RobotLocomotion / drake

Model-based design and verification for robotics.
https://drake.mit.edu
Other
3.34k stars 1.26k forks source link

Build cost measurements #19099

Closed jwnimmer-tri closed 6 months ago

jwnimmer-tri commented 1 year ago

With an eye towards cost-reducing our CI spend, I think the first task would be to collect a survey of where the AWS money is going.

The initial step is to check cost for EC2 hours vs S3 vs I/O costs, etc.

Assuming the big-ticket item is EC2 hours, then we try to break that down by category: Experimental vs Continuous vs Nightly, Provisioned vs Unprovisioned, Everything vs OSS, etc. We think maybe Jenkins has logs / timings how long each build ran for, which is a fair approximation of EC2 hours. Also we have some 24/7 servers (i.e., not build runners) that should appear in the tally.

The victory condition here is a write-up that identifies what are the biggest-ticket items driving our CI spend.

BetsyMcPhail commented 1 year ago

While investigating the AWS spend, we found the following clean-up issues:

BetsyMcPhail commented 1 year ago

Approximate average monthly cost from Oct 2022 - March 2023

Total $9,219

EC2 $6,317 EC2 Static Volumes (license, Jenkins, girder, CDash, cache) $1,394 (2) Relational Database Service $927 (1) Other $548

EC2 Static instances (license, Jenkins, girder, CDash, cache) $3,725 Weekly $212 Nightly $840 Continuous $595 Pre-Merge/Experimental $945

EC2 Static Instances drake-license $86.63 drake-jenkins $693.06 drake-mongo $86.63 drake-webdav (cache) $2,079.17 drake-cdash $693.06 (3) drake-girder $86.63

(1) Where is the Relational Database Service used? (2) The Cache server volume is 90% of this cost. It's size has been reduced from 16000 GB to ~1000GB, so the cost should be greatly reduced going forward. (3) This is currently an m5n.4xlarge, we should be able to switch to a less expensive instance type

My notes: https://docs.google.com/spreadsheets/d/1jUam-Ne0IiXe4wKYHbjIcTGW8OAyc6oDFs48WSB3ogI/edit#gid=280555492

BetsyMcPhail commented 1 year ago

@jwnimmer-tri I updated the spot instance potential savings above, let me know if you need any more information, otherwise I'll pass this issue off to you.

jwnimmer-tri commented 1 year ago

drake-cdash $693.06 (3) (3) This is currently an m5n.4xlarge, we should be able to switch to a less expensive instance type

This sounds good. Assuming it's a pretty quick change, please go ahead.

I'll see if I can get more info from AWS consultants about a cheaper way to do the cache server.

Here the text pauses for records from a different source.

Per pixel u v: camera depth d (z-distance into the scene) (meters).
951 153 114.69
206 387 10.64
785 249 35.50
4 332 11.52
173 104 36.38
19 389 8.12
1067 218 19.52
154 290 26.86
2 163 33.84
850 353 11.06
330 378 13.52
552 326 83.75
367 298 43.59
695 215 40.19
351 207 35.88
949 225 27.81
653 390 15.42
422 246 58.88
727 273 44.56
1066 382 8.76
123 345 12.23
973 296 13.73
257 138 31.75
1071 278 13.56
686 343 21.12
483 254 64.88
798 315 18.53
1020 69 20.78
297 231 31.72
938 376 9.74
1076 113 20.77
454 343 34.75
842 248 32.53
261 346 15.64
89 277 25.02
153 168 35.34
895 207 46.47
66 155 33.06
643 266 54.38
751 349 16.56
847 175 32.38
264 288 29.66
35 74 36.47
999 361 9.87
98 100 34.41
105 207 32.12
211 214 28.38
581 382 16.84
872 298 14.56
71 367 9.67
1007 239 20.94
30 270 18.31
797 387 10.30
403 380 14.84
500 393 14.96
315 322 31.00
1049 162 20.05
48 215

The rest, we'll leave alone.

BetsyMcPhail commented 1 year ago

Link to "Recommendations for EC2 Instances" https://us-east-1.console.aws.amazon.com/compute-optimizer/home?region=us-east-1#/resources-lists/ec2

BetsyMcPhail commented 1 year ago

I spoke to one of the maintainers of CDash. A new release of CDash is going to be released soon. He suggested that we wait until that is available and do an upgrade at the same time as moving to a different instance type.

jwnimmer-tri commented 1 year ago

Checking the EC2 dashboard for our cache server, it says:

Following the link, it says:

image

jwnimmer-tri commented 1 year ago

From f2f: I think its worth trying r6g.8xlarge and seeing what happens.

jwnimmer-tri commented 1 year ago

I spoke to one of the maintainers of CDash. A new release of CDash is going to be released soon. He suggested that we wait until that is available and do an upgrade at the same time as moving to a different instance type.

I've moved this request to #19605 instead.

Last night we changed the cache server to the smaller instance type. Unless we see any problems with the new server in the next few days, we can close this ticket.

jwnimmer-tri commented 1 year ago

Seems like smooth sailing. Calling this finished.

jwnimmer-tri commented 7 months ago

We're going to revisit the cache server cost.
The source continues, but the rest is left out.